Alors que certains pays musulmans atteignent la parité dans l’éducation, d’autres font face à des défis majeurs avec des millions de filles non scolarisées. De la Malaisie à l’Afghanistan, en passant par le Maroc et le Pakistan, c’est une situation contrastée où l’enjeu dépasse largement le cadre éducatif, touchant au développement économique et social de ces nations. Tour d’horizon des avancées et des obstacles à surmonter, chiffres à l’appui à l’occasion d’un colloque organisé à Islamabad par la Ligue Islamique Mondiale en partenariat avec le gouvernement du Pakistan..
Le Premier ministre pakistanais, Muhammad Shehbaz Sharif, a mis en lumière l’ampleur du défi dans son pays, où plus de 22 millions d’enfants, dont 60% de filles, ne sont pas scolarisés. Cette situation s’inscrit dans un contexte régional préoccupant : selon les dernières données de l’UNESCO, les pays à majorité musulmane présentent certains des taux les plus bas de scolarisation des filles au niveau secondaire.
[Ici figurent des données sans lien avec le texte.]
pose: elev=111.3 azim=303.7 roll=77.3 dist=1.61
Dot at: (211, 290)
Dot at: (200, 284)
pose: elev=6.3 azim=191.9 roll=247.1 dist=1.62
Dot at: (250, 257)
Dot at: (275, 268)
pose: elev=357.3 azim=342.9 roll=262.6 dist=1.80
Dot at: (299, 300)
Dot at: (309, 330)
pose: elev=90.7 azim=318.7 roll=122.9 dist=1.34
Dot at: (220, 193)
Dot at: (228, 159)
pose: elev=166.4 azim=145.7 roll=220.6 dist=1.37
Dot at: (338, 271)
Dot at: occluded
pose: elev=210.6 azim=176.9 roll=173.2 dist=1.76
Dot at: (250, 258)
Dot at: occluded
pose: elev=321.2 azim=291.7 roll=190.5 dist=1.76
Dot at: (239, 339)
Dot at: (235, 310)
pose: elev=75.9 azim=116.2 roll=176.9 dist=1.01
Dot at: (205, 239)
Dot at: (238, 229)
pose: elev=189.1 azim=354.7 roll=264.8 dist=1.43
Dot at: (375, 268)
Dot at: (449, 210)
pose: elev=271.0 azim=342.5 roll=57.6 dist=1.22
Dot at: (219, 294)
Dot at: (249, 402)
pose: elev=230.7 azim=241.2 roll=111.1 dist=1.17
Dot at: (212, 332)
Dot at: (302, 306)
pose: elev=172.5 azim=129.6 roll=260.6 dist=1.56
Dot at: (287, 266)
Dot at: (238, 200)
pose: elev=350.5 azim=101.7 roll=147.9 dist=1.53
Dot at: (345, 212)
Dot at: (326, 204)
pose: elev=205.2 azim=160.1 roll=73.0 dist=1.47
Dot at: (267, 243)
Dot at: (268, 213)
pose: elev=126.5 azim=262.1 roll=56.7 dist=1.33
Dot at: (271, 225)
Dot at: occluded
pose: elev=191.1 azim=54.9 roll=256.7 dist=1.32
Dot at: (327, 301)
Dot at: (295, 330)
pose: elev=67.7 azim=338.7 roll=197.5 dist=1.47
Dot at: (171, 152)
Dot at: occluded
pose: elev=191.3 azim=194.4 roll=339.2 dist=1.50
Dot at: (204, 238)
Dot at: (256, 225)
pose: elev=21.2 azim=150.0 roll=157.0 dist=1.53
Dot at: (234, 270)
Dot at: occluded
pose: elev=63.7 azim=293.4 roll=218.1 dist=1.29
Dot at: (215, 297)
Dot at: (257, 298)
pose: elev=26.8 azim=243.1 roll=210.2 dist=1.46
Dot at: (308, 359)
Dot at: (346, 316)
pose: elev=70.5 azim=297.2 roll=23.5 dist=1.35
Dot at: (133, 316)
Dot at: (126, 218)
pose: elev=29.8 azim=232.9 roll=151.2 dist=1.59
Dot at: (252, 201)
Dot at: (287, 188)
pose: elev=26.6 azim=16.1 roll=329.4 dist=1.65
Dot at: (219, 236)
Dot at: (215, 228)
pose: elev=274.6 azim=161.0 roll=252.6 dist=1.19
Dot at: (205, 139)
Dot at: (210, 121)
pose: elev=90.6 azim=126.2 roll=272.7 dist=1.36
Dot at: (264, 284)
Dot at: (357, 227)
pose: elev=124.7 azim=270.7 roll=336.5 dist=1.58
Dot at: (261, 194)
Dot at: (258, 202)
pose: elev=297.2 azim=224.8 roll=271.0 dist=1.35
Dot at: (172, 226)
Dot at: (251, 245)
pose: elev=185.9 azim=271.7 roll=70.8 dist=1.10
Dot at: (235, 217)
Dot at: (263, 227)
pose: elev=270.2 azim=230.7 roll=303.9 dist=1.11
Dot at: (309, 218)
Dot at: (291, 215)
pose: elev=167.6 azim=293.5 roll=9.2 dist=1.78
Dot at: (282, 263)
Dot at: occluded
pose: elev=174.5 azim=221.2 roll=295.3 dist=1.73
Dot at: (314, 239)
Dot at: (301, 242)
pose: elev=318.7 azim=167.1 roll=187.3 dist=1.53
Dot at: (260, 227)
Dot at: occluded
En Afghanistan, depuis 2021, près de 1,1 million de filles sont privées d’accès à l’enseignement secondaire, tandis qu’au Yémen, seulement 40% des filles achèvent le cycle primaire.
Le contraste est saisissant avec d’autres pays musulmans ayant fait des progrès significatifs : la Malaisie affiche un taux de scolarisation des filles au secondaire de 95%, et les Émirats Arabes Unis ont atteint la parité entre les sexes dans l’enseignement supérieur, avec 77% des étudiantes à l’université. Ces exemples démontrent qu’un changement positif est possible lorsque la volonté politique s’allie à des investissements concrets.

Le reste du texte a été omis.